Tanzania: Kcu Encourages Farmers to Use Digital Scales

THE Kagera Cooperative Union (KCU 1990 Ltd) has started encouraging farmers to use digital scales to replace the platform scales as it distributed over one million coffee seedlings for this planting season in efforts to improve the crop production.

KCU 1990 Ltd Chairman, Mr Ressy Mashulano, said that during phase one KCU will buy at least 50 digital scales while the target is to purchase about 150 digital scales.

Kagera region has embarked on the implementation of a five-year plan to increase coffee production.

“During the past three years coffee production in the region increased from 52,000 metric tonnes during 2018/2019 to 78,300 metric tonnes during 2020/2021 enabling farmers to pocket about 96.4bn/-.

Farmers are encouraged to plant clonal coffee varieties which are resistant to coffee wilt disease (CWD), for increased yields and earn more money,” he said also appealing to the farmers to replace the old coffee trees in favour of the clonal varieties.

Elaborating, Mr Mashulano said KCU recently distributed over one million clonal varieties to the farmers free of charge for the planting season…adding… However, he appealed for government intervention to enable agricultural extension officers who work as Ward Executive Officers (WEO) to return to their former villages.

“We are facing an acute shortage of Agricultural Extension Officers (AEO). KCU recently employed about 40 extension officers but the number was not enough,” he said.

The clonal varieties have high yields and resistant to the coffee berry disease. A well managed coffee plant could produce up to two kilograms enabling a farmer to pocket at least 6,000/- per kilogram. Clonal coffee yields three times more coffee and is resistant to the coffee wilt disease,” he said.

The word clonal means that the coffee plants have been multiplied asexually from a single parent plant or clone. Kagera farmers produce robusta coffee which constitutes 30 percent of the total coffee production in the country.

Coffee is grown in Bukoba, Muleba, Karagwe, Kyerwa, Ngara and Missenyi Districts in the western areas along Lake Victoria. This constitutes about 30 per cent of the total coffee production in Tanzania.

Mr Mashulano also announced that coffee farmers would be paid an increase of 3,100/- for a kilogram of organic coffee up from 3,000/- while a kilogram of cherry robusta will be paid 1,300/- up from 1,200/-.

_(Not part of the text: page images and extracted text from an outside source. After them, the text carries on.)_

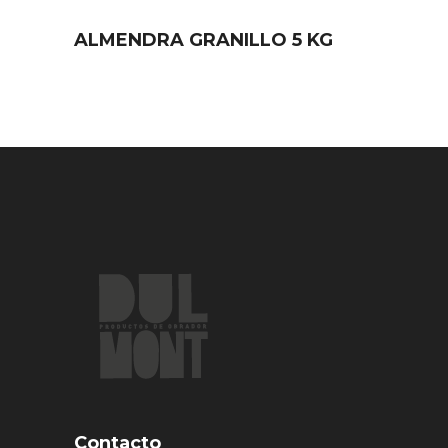
ALMENDRA GRANILLO 5 KG
Contacto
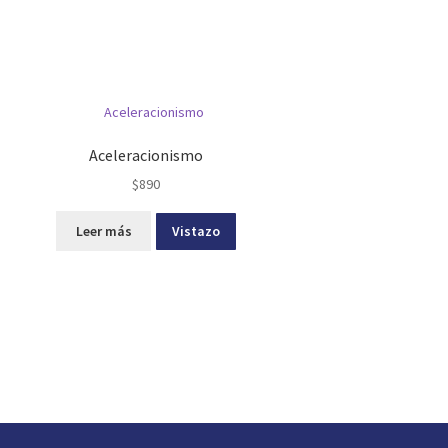
Aceleracionismo
$
890
Leer más
Vistazo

KCU comprised about 134 Agricultural and Marketing Cooperative Societies (AMCOS) with 45,000 members of which 53 are in Muleba District, 27 in Missenyi, 51 in Bukoba Rural while three others are in Bukoba Urban, ” he said.

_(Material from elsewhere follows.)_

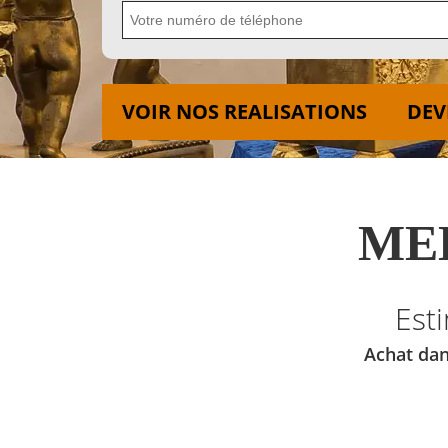
VOIR NOS REALISATIONS
DEV
MED
Est
Achat dan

He noted that the region experiences equatorial climate, which is favourable for crops cultivation and livestock keeping, and temperatures are also moderate allowing for smooth economic activities.

Kagera region is strategically located, bordering four countries- Uganda, Rwanda, Burundi and Kenya across Lake Victoria, which make it potential for cross-border trade.

Currently, the region has the minimum pre-requisites for establishing industries and successful business based on its geographical location and established infrastructural facilities that are important for enabling industrial development, he said.